Luger instantly felt sorrow for him — and it was a strange feeling, because it seemed like an eternity since David Luger had felt anything for anyone else. In fact, not since being rescued from Fisikous had David Luger been able to connect on an emotional level with another human being. He had tried to do so with Annie Dewey — but then he had to remind himself that it was Annie who had been trying to connect with him. He had never really contributed much to the relationship.

Annie.

It was as if a thick fog had just lifted from inside his brain. All this time, Annie had been trying to get closer to him — holding his hand, inviting him to meals, spending time with him while he worked on the flight line or in the labs. It was as if he was watching himself on television. He had been ignoring her all this time. Had he ever tried to return her kindness, her warmth? Did he even know how to do it? All this time, he’d been pushing her away with his emotionless attitude. Now Deverill wanted her, and David was watching her depart his life. Why? Did he think that’s what he deserved? Did he want to be alone because he thought he only deserved to be alone, that being alone was the only way he could hide the pain and humiliation of being tortured at Fisikous?
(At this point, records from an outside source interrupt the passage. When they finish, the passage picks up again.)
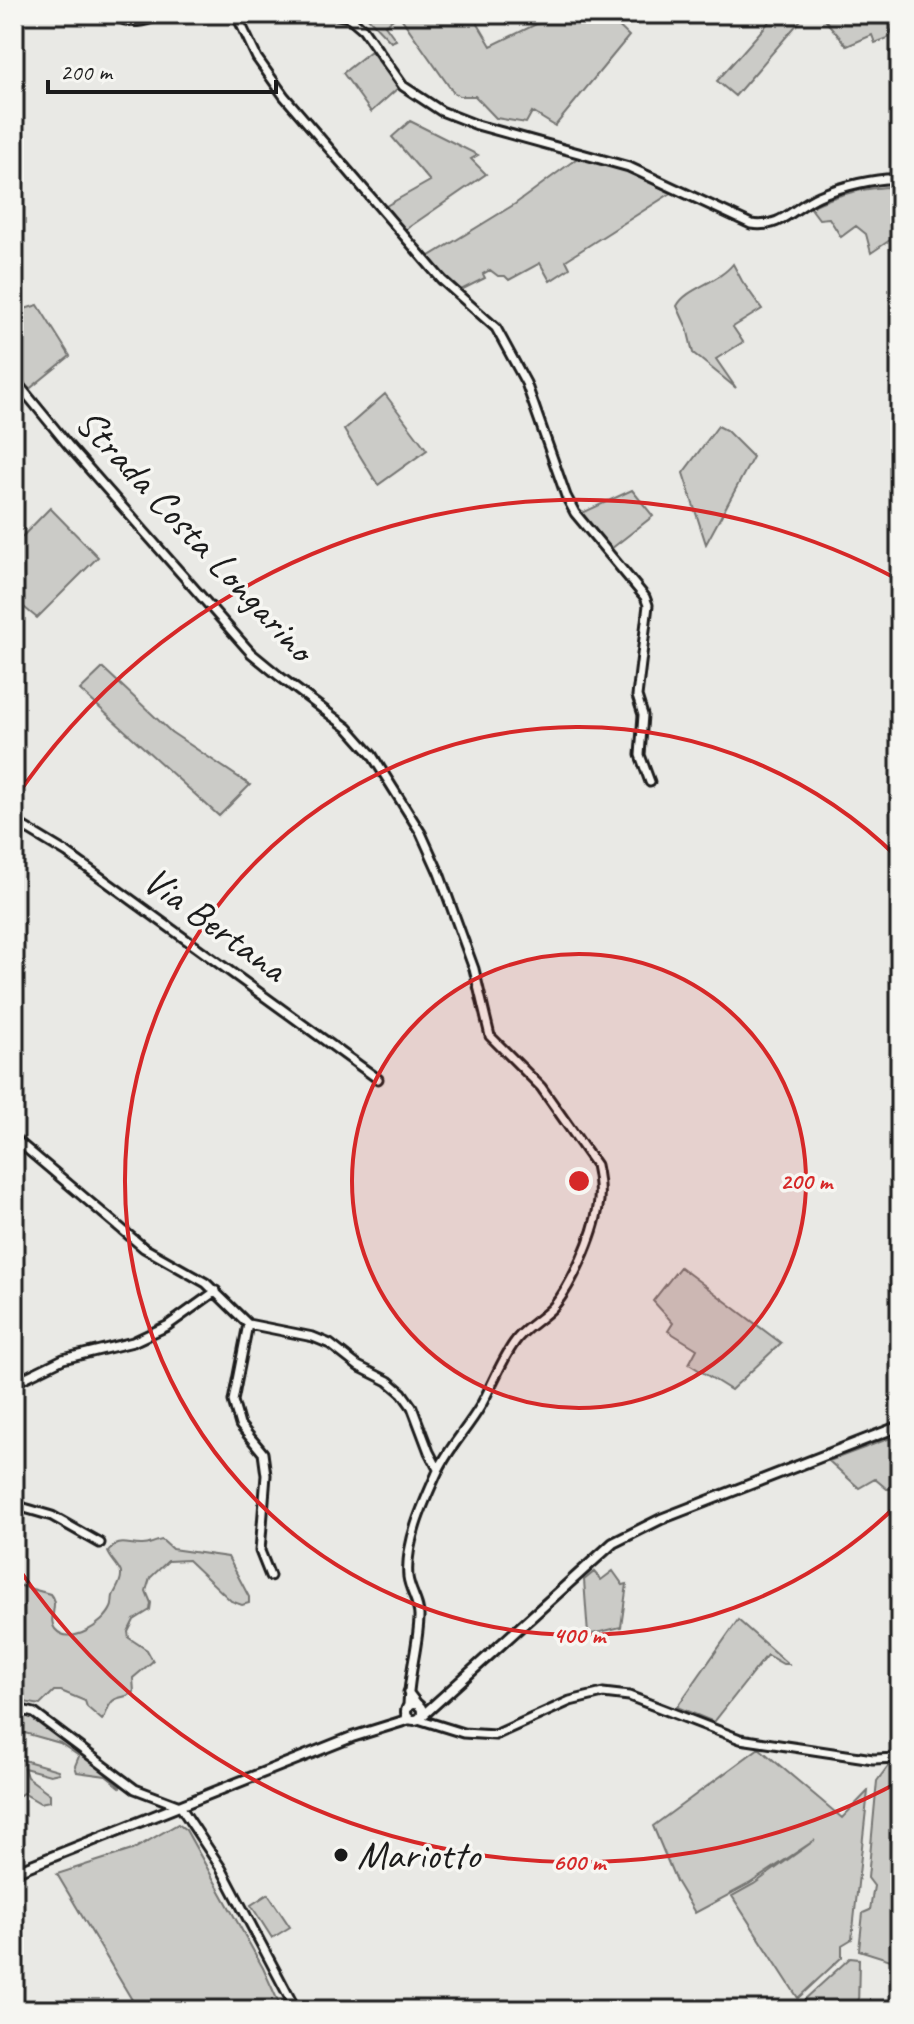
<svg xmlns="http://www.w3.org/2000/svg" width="914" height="2024" viewBox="0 0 914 2024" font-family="Caveat,sans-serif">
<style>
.green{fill:#cbcbc7;stroke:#747472;stroke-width:2}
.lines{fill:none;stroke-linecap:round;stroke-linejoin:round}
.minor-casing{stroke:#1c1c1c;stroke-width:13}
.tertiary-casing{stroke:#1c1c1c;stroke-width:14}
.minor{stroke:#f6f6f2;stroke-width:7}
.tertiary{stroke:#f6f6f2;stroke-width:8}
.ring{fill:none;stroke:#d62828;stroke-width:4}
.poi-dot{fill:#1c1c1c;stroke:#f6f6f2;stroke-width:3}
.labels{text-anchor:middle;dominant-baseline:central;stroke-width:7;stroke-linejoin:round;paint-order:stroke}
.street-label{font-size:40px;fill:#1c1c1c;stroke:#f6f6f2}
.poi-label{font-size:40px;fill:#1c1c1c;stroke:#f6f6f2;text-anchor:start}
.centre{fill:#d62828;stroke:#f6f6f2;stroke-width:4}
.ring-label{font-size:24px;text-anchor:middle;font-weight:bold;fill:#d62828;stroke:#f6f6f2;stroke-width:7;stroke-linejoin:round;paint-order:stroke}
</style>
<rect width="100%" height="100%" fill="#e9e9e5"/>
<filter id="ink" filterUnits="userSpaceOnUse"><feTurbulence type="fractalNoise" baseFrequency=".0125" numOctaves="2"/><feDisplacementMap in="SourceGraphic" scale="16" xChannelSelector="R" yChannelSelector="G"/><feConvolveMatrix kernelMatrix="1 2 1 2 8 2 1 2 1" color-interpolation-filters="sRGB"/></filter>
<g filter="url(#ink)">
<!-- green -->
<path class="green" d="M364 14H472L491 46 557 14H606L629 36 555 126 532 112 526 123 496 118 475 96H460L453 92 399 15 385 25 396 40 391 42Z
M776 14H806L735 96 717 81Z
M820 14H900V24L894 27 888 38 875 43 872 35 847 46Z
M371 51 398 88 371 112 343 73Z
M410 121 478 155 471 159 486 174 405 230 386 206 430 181 392 137Z
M580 156 628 170 671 193 566 260 570 268 550 281 540 263 509 280 505 276H498L490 270 483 274 485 278 461 290 427 258 515 204Z
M900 187V240L893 238 871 253 866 234 856 226 841 237 829 218 819 219 810 207C838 194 869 186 900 187Z
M733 264 742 281 762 309 733 327 743 342 716 359 736 388 693 353 687 328 677 306C686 288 718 283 733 264Z
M38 305 70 356 27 391 14 375V312Z
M385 394 427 450 378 485 344 430Z
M718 426 726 430 753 457 706 544 683 473Z
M632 490 653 516 611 549 580 514Z
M50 508 98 557 37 618 14 599V545Z
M103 668 171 732 250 785 219 816 80 690Z
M680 1267 781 1343 731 1390 689 1364 697 1349 668 1331 673 1323 653 1301Z
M896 1436 900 1442V1488L887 1489 875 1479 859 1488 829 1461Z
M162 1540 172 1549 228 1557 249 1597V1603L242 1605 231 1601 188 1560 168 1561 150 1578 146 1591 151 1603 150 1610 134 1620 128 1632 129 1638 147 1650 153 1661 133 1678 134 1692C127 1699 116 1695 111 1703 106 1709 108 1714 102 1720L87 1707 85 1701 61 1691H54L40 1705 14 1700V1584L50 1594C60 1606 47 1618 55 1629 70 1647 104 1624 111 1608 113 1605 112 1600 113 1596 116 1588 122 1583 121 1573 119 1566 111 1560 108 1552 119 1538 126 1545 141 1545 149 1546 154 1541 162 1540Z
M613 1571 623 1585 627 1584 621 1627 588 1635 584 1580 594 1572 601 1580Z
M738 1620 788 1664H783L767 1655 714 1722 677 1707Z
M14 1712C45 1716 95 1764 122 1784L120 1787 106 1776 77 1772 75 1766 79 1756 60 1743 14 1730Z
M759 1748 842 1818 868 1791 852 1939 842 1945V1957L798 1998 732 1896 754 1884 815 1840 749 1884 695 1913 676 1881 653 1826Z
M14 1754 20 1759 58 1770 59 1773 50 1775 24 1768 27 1777 50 1794V1801L40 1803 23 1793 14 1799Z
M900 1761V1963L859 1950 863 1913 870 1910 874 1886 868 1878 877 1781 891 1762Z
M178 1824 186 1830 263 1968 282 2010H138L57 1874 132 1850Z
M268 1894 290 1927 272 1938 251 1905Z
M850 1958 859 1959 858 2010H793Z"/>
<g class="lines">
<defs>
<path id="minor" d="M113 14C131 26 144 22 163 14
M236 14 257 58 284 96 442 280 496 328 526 383 566 496 575 513 645 597 648 605 637 696 643 715 640 755 650 782
M332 14 349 17 363 29 403 86 441 111 477 125 629 167 751 224C781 229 794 207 819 196 839 187 878 177 900 179
M14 379 68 445 251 653 279 676 348 728 372 755 421 833 439 873 474 969 490 1036 541 1087 596 1165C599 1179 601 1193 598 1207 594 1235 572 1285 554 1306 542 1320 524 1327 514 1343 500 1363 492 1386 480 1407 467 1429 447 1450 437 1473 423 1504 405 1543 408 1577 410 1592 420 1603 419 1618 418 1648 408 1677 408 1708
M14 821 67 853 378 1079
M14 1138 144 1248 206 1283 248 1324 313 1337 330 1344 358 1366 388 1381 402 1393 412 1407 429 1452 438 1469
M248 1324 233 1401 240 1425 263 1453 266 1475 260 1551 270 1576
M14 1383 63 1359 133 1342 167 1326 216 1291
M14 1505 52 1516 100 1543
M408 1692 418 1705
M14 1708 34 1713 135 1789 180 1806 221 1868 296 2010
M418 1719 463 1733 495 1735 570 1701 603 1693 629 1696 740 1739 873 1759 900 1758"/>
<path id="tertiary" d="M406 1712a8 8 0 1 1 16 0a8 8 0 1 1-16 0Z
M421 1717 613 1543 661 1519 900 1426
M14 1872 352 1737 410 1719"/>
</defs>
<!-- minor casing -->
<use href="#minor" class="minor-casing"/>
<!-- tertiary casing -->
<use href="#tertiary" class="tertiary-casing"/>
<!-- minor -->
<use href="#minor" class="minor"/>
<!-- tertiary -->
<use href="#tertiary" class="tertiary"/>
</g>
</g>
<!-- distance rings -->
<circle cx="579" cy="1181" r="227" fill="#d62828" fill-opacity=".12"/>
<g class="ring">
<circle cx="579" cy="1181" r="227"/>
<path d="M897 1505A454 454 0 1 1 897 857"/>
<path d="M899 1782A681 681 0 0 1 14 1562M14 800A681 681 0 0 1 899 580"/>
</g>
<!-- markers -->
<circle class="poi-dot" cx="341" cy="1855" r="8"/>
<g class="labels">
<!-- street labels -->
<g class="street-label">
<text transform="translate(195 535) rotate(47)">Strada Costa Longarino</text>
<text transform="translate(215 924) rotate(36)">Via Bertana</text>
</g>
<!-- poi labels -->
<g class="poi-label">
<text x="357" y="1855">Mariotto</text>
</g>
</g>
<circle cx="579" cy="1181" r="12" class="centre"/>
<g class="ring-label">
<text x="806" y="1189">200 m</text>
<text x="579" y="1643">400 m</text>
<text x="579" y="1870">600 m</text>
</g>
<!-- margin -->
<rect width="914" height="2024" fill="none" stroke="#f6f6f2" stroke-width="48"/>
<rect x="24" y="24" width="866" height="1976" fill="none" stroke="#1c1c1c" stroke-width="3" filter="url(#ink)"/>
<!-- scale -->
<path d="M48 80v12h228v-12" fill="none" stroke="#1c1c1c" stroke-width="4"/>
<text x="60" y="80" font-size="24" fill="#1c1c1c" stroke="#f6f6f2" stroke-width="6" paint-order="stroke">200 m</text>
</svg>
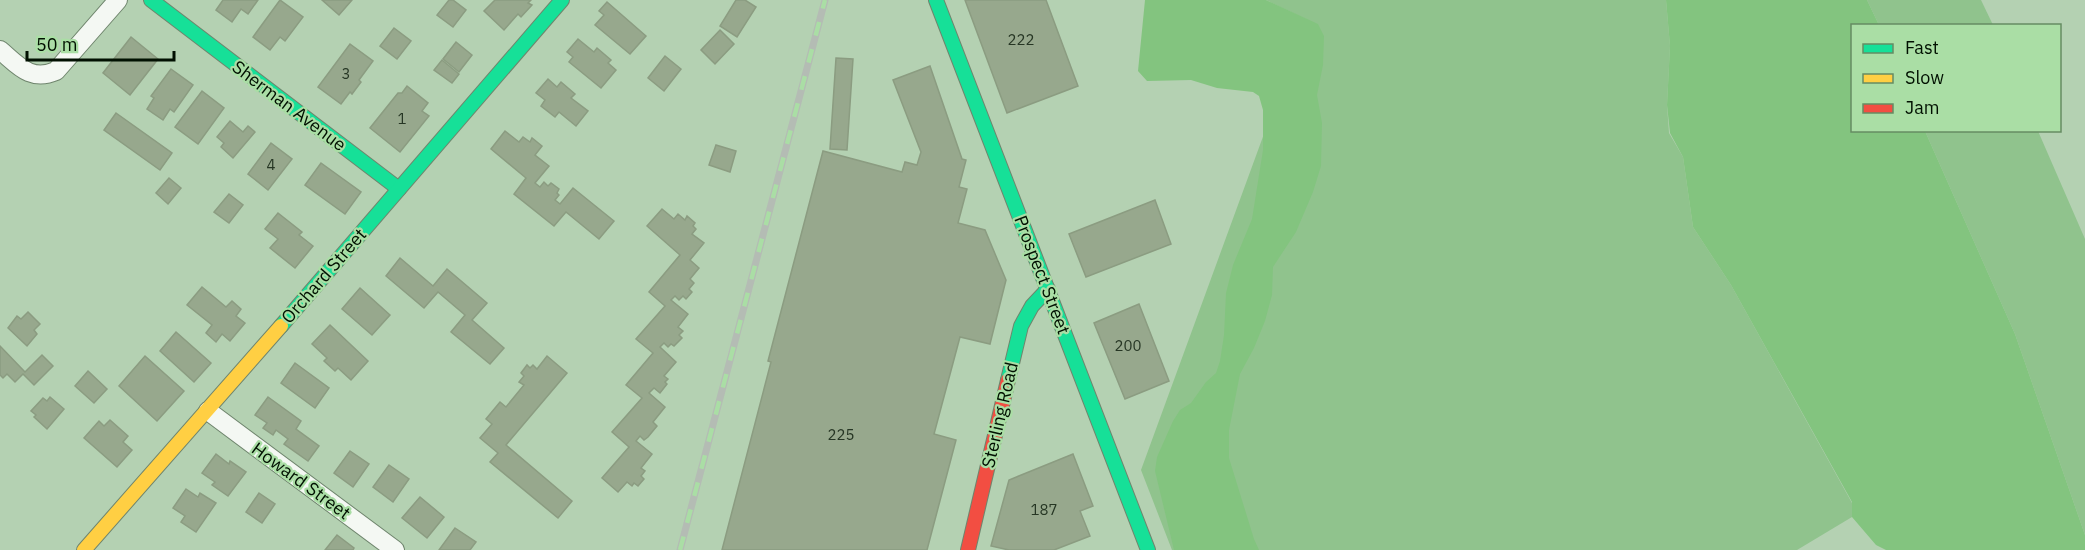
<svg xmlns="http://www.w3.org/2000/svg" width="2085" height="550" viewBox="0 0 2085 550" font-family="'IBM Plex Sans',sans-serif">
<rect width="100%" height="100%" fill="#b4d1b2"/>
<g fill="#90c38d">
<polygon points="1266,0 1666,0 1670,46 1667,105 1669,133 1683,157 1693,227 1731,285 1852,503 1852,517 1797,550 1172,550 1141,470 1306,19"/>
<polygon points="1867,0 1981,0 1993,25 1879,25"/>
<polygon points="1925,131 2038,131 2085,239 2085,535 2015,334"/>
</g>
<g fill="#83c47f">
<polygon points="1145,0 1266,0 1318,24 1324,36 1323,65 1317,95 1322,123 1321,166 1313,192 1296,232 1273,267 1272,295 1265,321 1254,348 1240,374 1229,430 1229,458 1254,539 1259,550 1174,550 1155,471 1157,457 1173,421 1180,410 1191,403 1206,382 1216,373 1220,361 1224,335 1226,293 1233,265 1252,219 1263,150 1263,110 1259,96 1253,92 1217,88 1191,80 1147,81 1138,71"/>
<polygon points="1666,0 1867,0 1879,25 1852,26 1852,130 1925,131 2015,334 2085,535 2085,550 1886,550 1876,545 1852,517 1852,502 1731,285 1693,227 1683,157 1670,133 1667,105 1670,46"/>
</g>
<g fill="#97a88d" stroke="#8b9c81" stroke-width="1.5">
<polygon points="223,0 258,0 248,14 241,9 232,22 216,10"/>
<polygon points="280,0 303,17 285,41 280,37 270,50 253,37"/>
<polygon points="322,0 352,0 339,15"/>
<polygon points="449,0 453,0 466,10 453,27 437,15"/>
<polygon points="495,0 531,0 528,3 532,5 521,17 518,14 504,30 484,11"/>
<polygon points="736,0 745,0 756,7 737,37 720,26"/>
<polygon points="965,0 1046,0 1078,86 1007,113"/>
<polygon points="607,2 646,36 630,54 595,25 604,15 599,11"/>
<polygon points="394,28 411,41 397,59 380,46"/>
<polygon points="720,30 734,44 715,64 701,50"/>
<polygon points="131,37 158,59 130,95 103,73"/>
<polygon points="578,39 594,52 597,48 611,60 608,63 616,70 601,88 569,62 573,57 567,52"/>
<polygon points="456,42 472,55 459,72 443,59"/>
<polygon points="350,44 373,61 359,80 361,82 352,94 350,92 341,104 318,87"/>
<polygon points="665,56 681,69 664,91 648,78"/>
<polygon points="836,58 853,59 847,150 830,149"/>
<polygon points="442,60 459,74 452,83 434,70"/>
<polygon points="930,66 962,159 966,160 959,187 967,189 958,223 985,230 1006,280 990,344 960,337 934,434 956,440 927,550 722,550 771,362 768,361 823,151 902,172 905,162 917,165 921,152 893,80"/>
<polygon points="171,69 193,85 174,112 170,109 163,120 147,109 154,98 151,96"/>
<polygon points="548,79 557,87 561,82 575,94 571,98 588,111 576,126 559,112 555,117 541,106 545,100 536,93"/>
<polygon points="407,86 428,103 422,111 429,116 400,152 370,128 398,93 402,93"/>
<polygon points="202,91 224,108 198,144 175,127"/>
<polygon points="116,113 172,153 160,170 104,130"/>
<polygon points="230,121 243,132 248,126 255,132 233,158 221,147 224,143 217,137"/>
<polygon points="505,131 519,142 523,137 530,142 532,138 542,146 535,155 549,166 535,183 540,187 544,182 548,186 551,183 559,189 557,193 559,195 555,200 560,204 573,188 614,221 599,239 566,212 554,226 514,194 526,178 491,149"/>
<polygon points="271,143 292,159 268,190 248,174"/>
<polygon points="716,145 736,151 730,172 709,165"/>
<polygon points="321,163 361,192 345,214 305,185"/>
<polygon points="169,178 181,188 168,204 156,193"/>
<polygon points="229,194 243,205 229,223 214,212"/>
<polygon points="1155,200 1171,244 1086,277 1069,234"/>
<polygon points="662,209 674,219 678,214 685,220 687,216 695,223 693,226 696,229 692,234 704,243 690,260 699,268 690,279 694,283 689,289 692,292 686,299 683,296 679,300 675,296 671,300 688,314 678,327 683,331 679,335 682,338 674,346 671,344 668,347 664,343 660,347 676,362 664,376 668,379 665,382 667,384 660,393 654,388 649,393 665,407 653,422 657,426 648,437 644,440 640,436 636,441 652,454 641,468 645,471 641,476 644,479 638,486 634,483 632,486 627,482 618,492 602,478 629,447 612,432 642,398 626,385 653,353 636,339 665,306 649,292 680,255 647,226"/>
<polygon points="278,213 302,232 299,235 313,246 295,268 270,248 278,239 265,229"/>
<polygon points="400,258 433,286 447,269 487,303 472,320 504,348 490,364 451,332 465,315 438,292 424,308 386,276"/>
<polygon points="202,287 226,307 232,301 241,309 236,316 245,323 230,341 222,334 216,342 206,333 212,325 187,305"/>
<polygon points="360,288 390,315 372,335 342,309"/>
<polygon points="1139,304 1169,381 1125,399 1094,323"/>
<polygon points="28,312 40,324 34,330 37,334 27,346 8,328 17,316 21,319"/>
<polygon points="330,325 368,361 351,380 338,368 335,371 324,361 327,358 312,344"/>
<polygon points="176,332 211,363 194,382 160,351"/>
<polygon points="0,346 25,372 42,355 53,366 34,385 23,374 15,382 7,374 3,378 0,375"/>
<polygon points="145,356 184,391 157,421 119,386"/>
<polygon points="547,356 567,373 506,445 572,501 558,518 490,462 498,453 480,438 492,424 486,419 500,402 506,407 524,385 519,382 524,376 521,373 527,365 530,368 533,365 537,369"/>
<polygon points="295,363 329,388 315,408 281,383"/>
<polygon points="88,371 107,389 94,403 75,386"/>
<polygon points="50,397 64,409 47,429 34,417 36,415 31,411 43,398 47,401"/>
<polygon points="268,397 301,421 296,429 319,446 308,461 284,444 288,439 276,430 273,435 263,428 267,423 255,415"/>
<polygon points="110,420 128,436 123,442 132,450 117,467 84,438 99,421 104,426"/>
<polygon points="350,451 369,464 353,487 334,473"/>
<polygon points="216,454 229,464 230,461 246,472 228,496 212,485 215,482 202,473"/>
<polygon points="1073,454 1093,506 1080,511 1090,536 1054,550 1009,550 991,546 1009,480"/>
<polygon points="389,465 409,479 393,502 373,487"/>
<polygon points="186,489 198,497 200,493 216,503 196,532 181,522 185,516 173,508"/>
<polygon points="259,493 275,504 262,523 246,512"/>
<polygon points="420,497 444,517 427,538 402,518"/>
<polygon points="455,528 476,542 470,550 439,550"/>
<polygon points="337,535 354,548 353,550 325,550"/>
</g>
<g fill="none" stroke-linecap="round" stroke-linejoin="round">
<g stroke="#6f856d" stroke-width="20">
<g id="street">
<path d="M0 50C18 65 30 82 56 71L118 0"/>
<polyline points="208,411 395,550"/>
</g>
</g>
<g stroke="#6f856d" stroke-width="16">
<g id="fast">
<polyline points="151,0 399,189"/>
<polyline points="936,0 1148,550"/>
<polyline points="281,326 562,0"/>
<polyline points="1008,380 1021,326 1032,306 1048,289"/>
</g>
</g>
<g stroke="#6f856d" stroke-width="16">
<polyline id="slow" points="84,550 281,326"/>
</g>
<g stroke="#6f856d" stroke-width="16">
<polyline id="jam" points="968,550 1008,380"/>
</g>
<use href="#street" stroke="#f4f8f3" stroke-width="18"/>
<use href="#fast" stroke="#16e098" stroke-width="14"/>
<use href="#slow" stroke="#ffcf43" stroke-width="14"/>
<use href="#jam" stroke="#f24e42" stroke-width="14"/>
<g stroke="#b4bcb4" stroke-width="7">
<polyline id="rail" points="680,550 825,0"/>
</g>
<use href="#rail" stroke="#aadea5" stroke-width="4.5" stroke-dasharray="14" stroke-linecap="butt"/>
</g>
<g text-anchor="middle" stroke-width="4.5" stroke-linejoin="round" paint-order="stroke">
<g font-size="15" fill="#263624">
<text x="1021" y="45">222</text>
<text x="346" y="79">3</text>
<text x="402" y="124">1</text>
<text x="271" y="170">4</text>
<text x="1128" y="351">200</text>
<text x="841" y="440">225</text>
<text x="1044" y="515">187</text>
</g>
<g font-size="18" fill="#011001" stroke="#aadea5">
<text transform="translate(289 106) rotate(37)" y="6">Sherman Avenue</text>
<text transform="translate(1042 275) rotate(69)" y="6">Prospect Street</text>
<text transform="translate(324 276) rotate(-49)" y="6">Orchard Street</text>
<text transform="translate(1000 415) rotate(-77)" y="6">Sterling Road</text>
<text transform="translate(301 481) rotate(36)" y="6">Howard Street</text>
</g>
</g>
<rect x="1851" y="24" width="210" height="108" fill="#aadea5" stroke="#668c63" stroke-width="1.5"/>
<rect x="1863" y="44" width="30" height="9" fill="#16e098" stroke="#668c63" stroke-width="1.5"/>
<text x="1905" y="54" font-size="18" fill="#011001">Fast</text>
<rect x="1863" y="74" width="30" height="9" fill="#ffcf43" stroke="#668c63" stroke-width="1.5"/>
<text x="1905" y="84" font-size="18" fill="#011001">Slow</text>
<rect x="1863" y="104" width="30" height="9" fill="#f24e42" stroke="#668c63" stroke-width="1.5"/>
<text x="1905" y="114" font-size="18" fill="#011001">Jam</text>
<path d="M27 51v9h147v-9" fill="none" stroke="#011001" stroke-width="3"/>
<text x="36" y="51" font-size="18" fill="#011001" stroke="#aadea5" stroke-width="4.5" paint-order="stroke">50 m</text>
</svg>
Funny — it finally took one of his chief tormentors talking about his internal pain to show him the source of his own loneliness. Someone else was experiencing the same detachment.

“I … I don’t … no, I don’t think so,” David said. When moments before he had hated this man, wanted to kill him with his bare hands — now he found himself not only feeling sorry for him, but actually apologizing to him! “That was too long ago, General. I’ve been through a lot of stuff since then. Don’t blame yourself.”

“I could not bear to think I have hurt another human being on that level,” Smoliy said. “I am trained to kill the enemy with speed and efficiency, but I would never have thought I could ever mentally hurt someone, cause them mental pain. It is too horrible to comprehend, like trying to think what it was like for a prison guard to exterminate a Jewish prisoner during the Holocaust.”

“Forget it, General … Roman,” Luger said. “I’m the wacko in this group, remember.”

He heard the Ukrainian chuckle, then he had to move the receiver away from his ear to avoid the general’s big, booming laugh. “You Americans, you surprise me,” he said. “You are in a mental hospital, and you make jokes.”

“General, you’ve got to find out what happened out there, find out why the Turks are leaving,” Luger said.

“Things are exploding in the Balkans….”

“I heard that,” Luger said. “Albania declared war on Macedonia. Some kind of border skirmish set them off.”

“But there’s more than that. Russian and German peacekeepers are swarming into Kosovo, Macedonia, and Albania. KFOR has all but disbanded. The British and French are still in Kosovo, but the other major powers are sweeping south. NATO seems to be handing the fate of the Balkans over to Russia and Germany.”